PCH was first described by Wagenvoort et al.[1] in 1978. PCH is a rare type of pulmonary artery hypertension, which is histologically characterized by pulmonary capillary proliferation within the alveolar septa[2] and is associated with a poor prognosis.[3,4] It is difficult to diagnose PCH because the only reliable method for its diagnosis is confirmation of histological findings via pathological examination of the lung;[2] therefore, until recently, only a limited number of reports on PCH have been available. Furthermore, few descriptions about myocardial pathology in PCH have been reported to date. The patient in our case exhibited characteristic lung pathology consistent with PCH accompanied by the infiltration of inflammatory cells into the myocardium. To the best of our knowledge, this is the first description of PCH with acute myocarditis-like histological findings.

In the current case, histological myocardial changes were considered to have developed rapidly based on the lack of granulation tissues or fibrosis. Therefore, further deterioration of cardiac function because of acute myocardial pathological changes may have caused acute cardiopulmonary decompensation in this patient with severe pulmonary hypertension and right ventricular hypertrophy.

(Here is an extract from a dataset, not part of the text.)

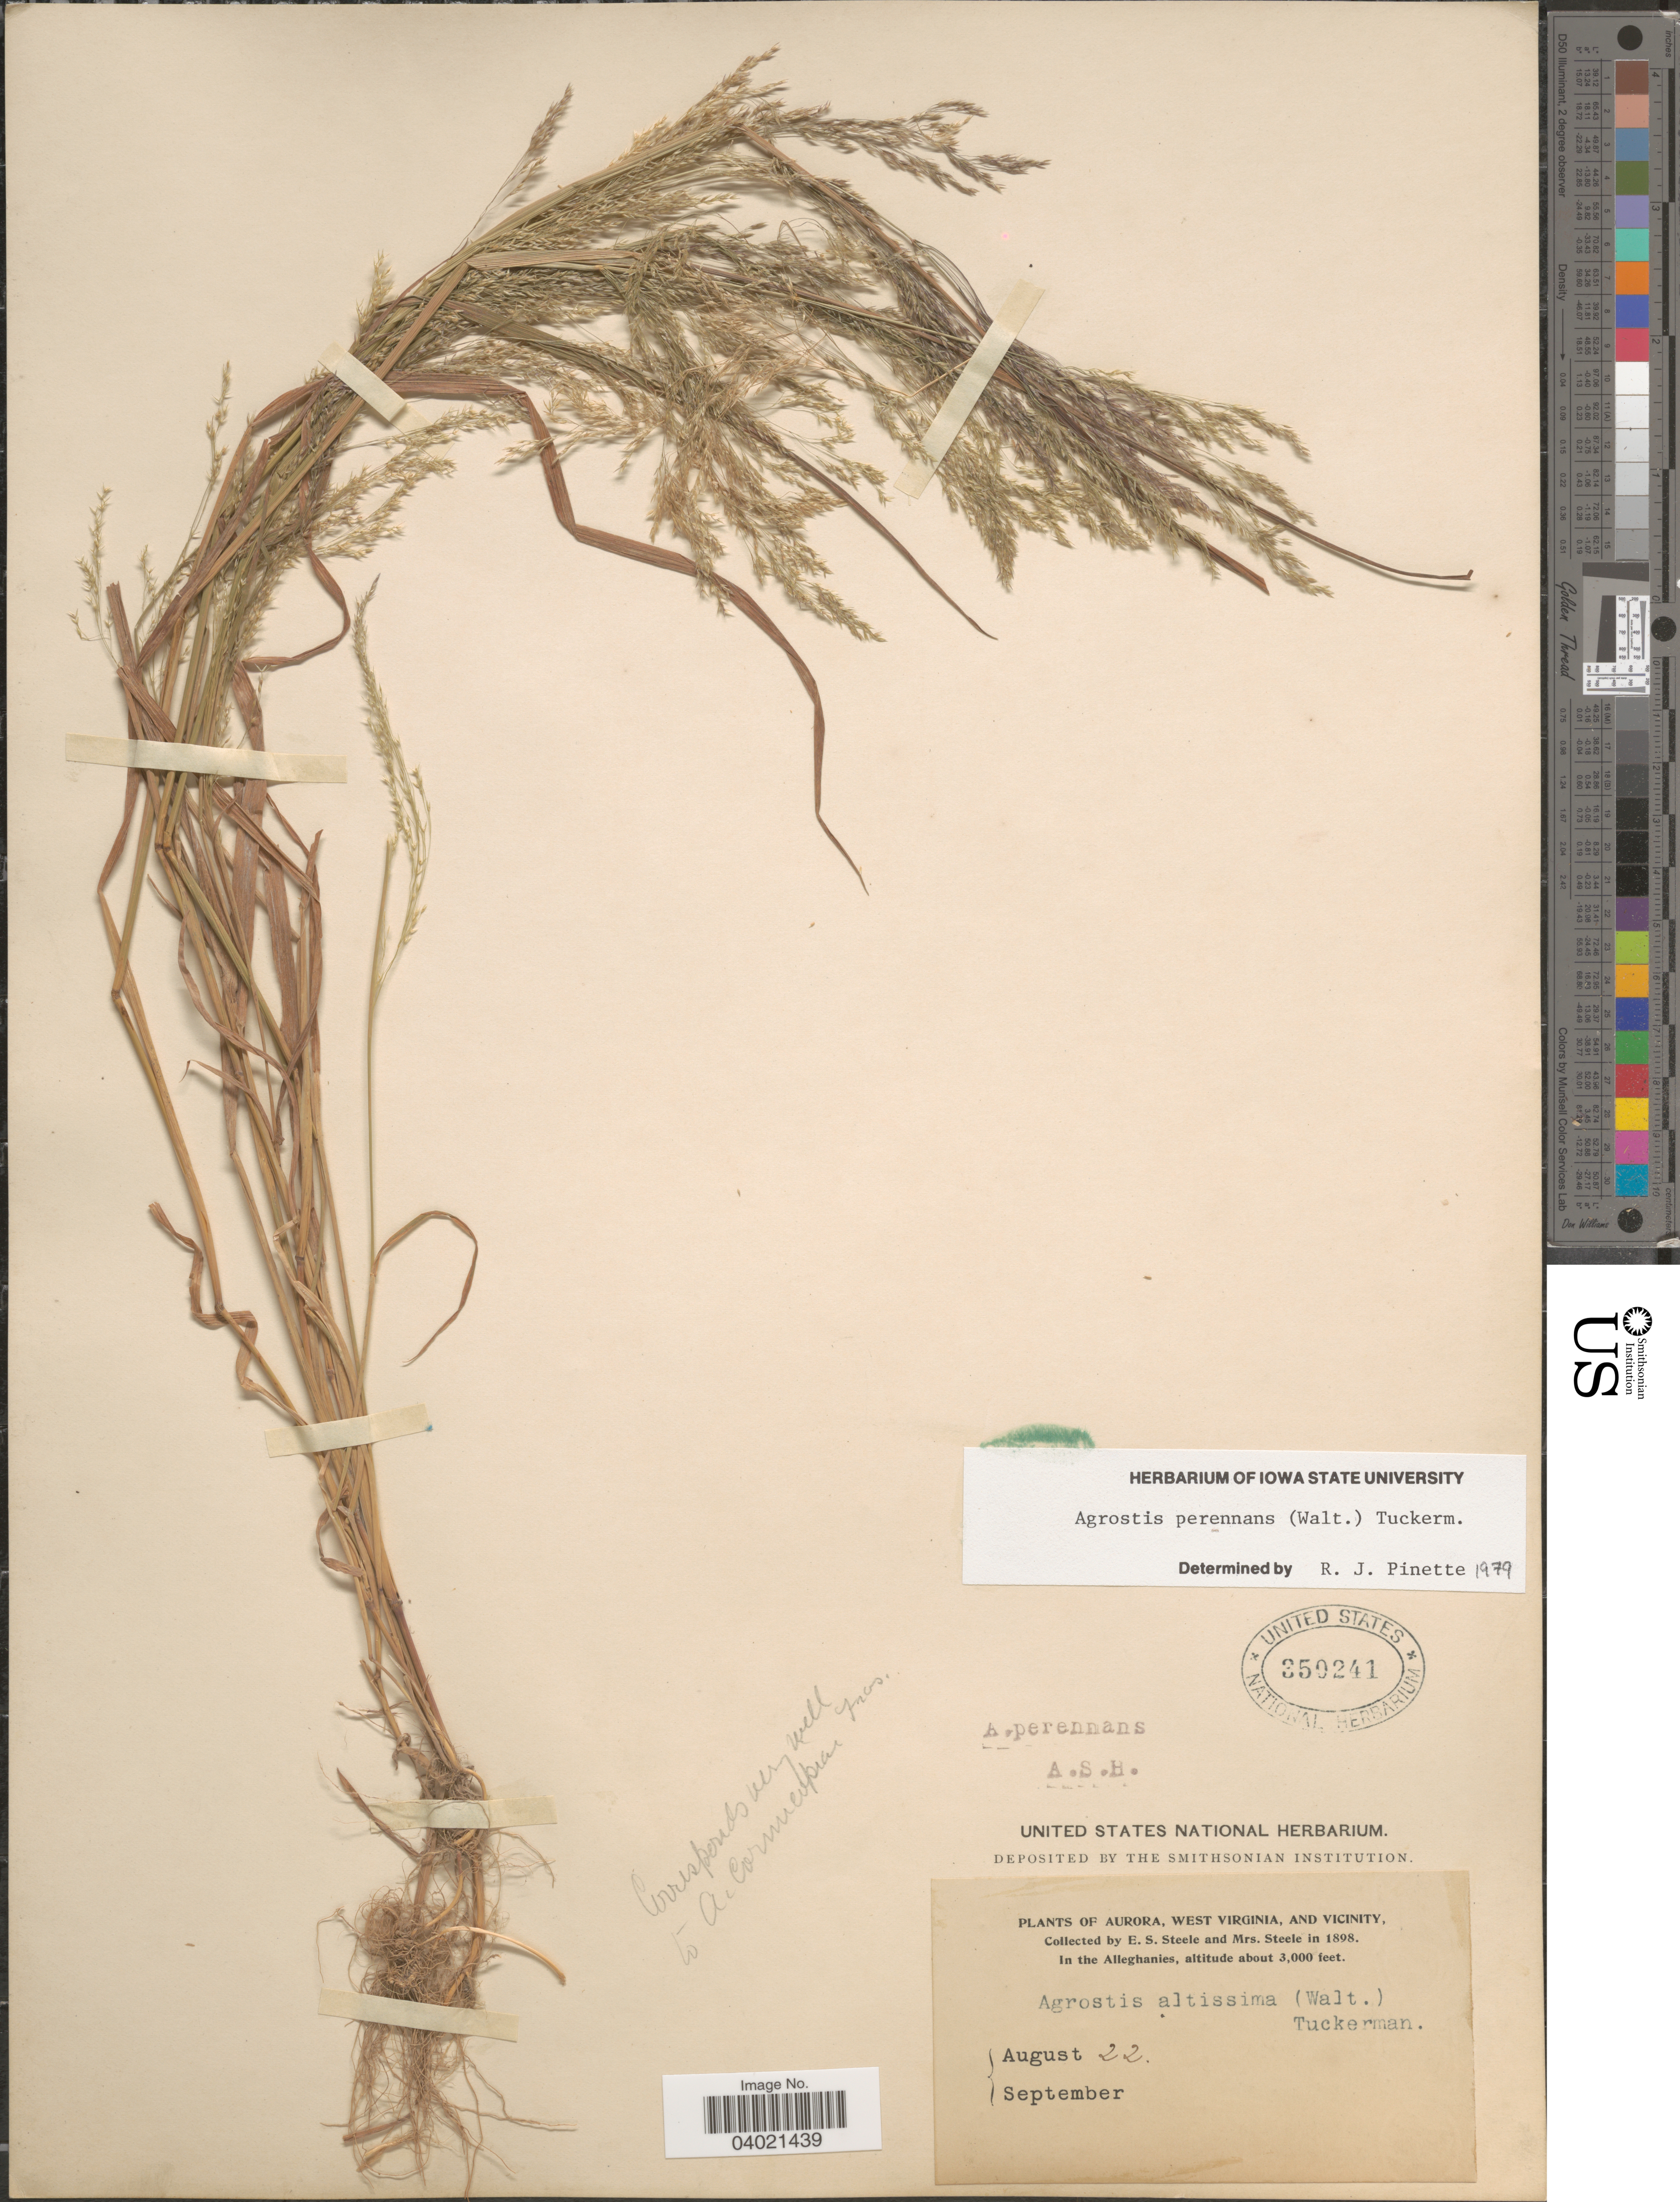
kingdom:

Severe inflammatory infiltration into the myocardium without fibrosis suggested onset of acute myocarditis; however, myocytolysis and tissue destruction were not prominent, which are atypical histological changes associated with myocarditis.[5,6] The etiology of inflammatory cell infiltration into the myocardium was unclear. Some reports described that PCH was associated with myocarditis, which is likely caused by viral infection,[7,8] and that catecholamines released owing to acute physical stress may secondarily result in catecholamine-induced myocarditis.[9] A possible explanation is that acute myocardial pathological changes occur owing to some viral infections, such as respiratory infection, or catecholamine release induced by acute physical stress, thereby suggesting that patients with PCH have a higher risk of developing adverse outcomes associated with the abovementioned factors.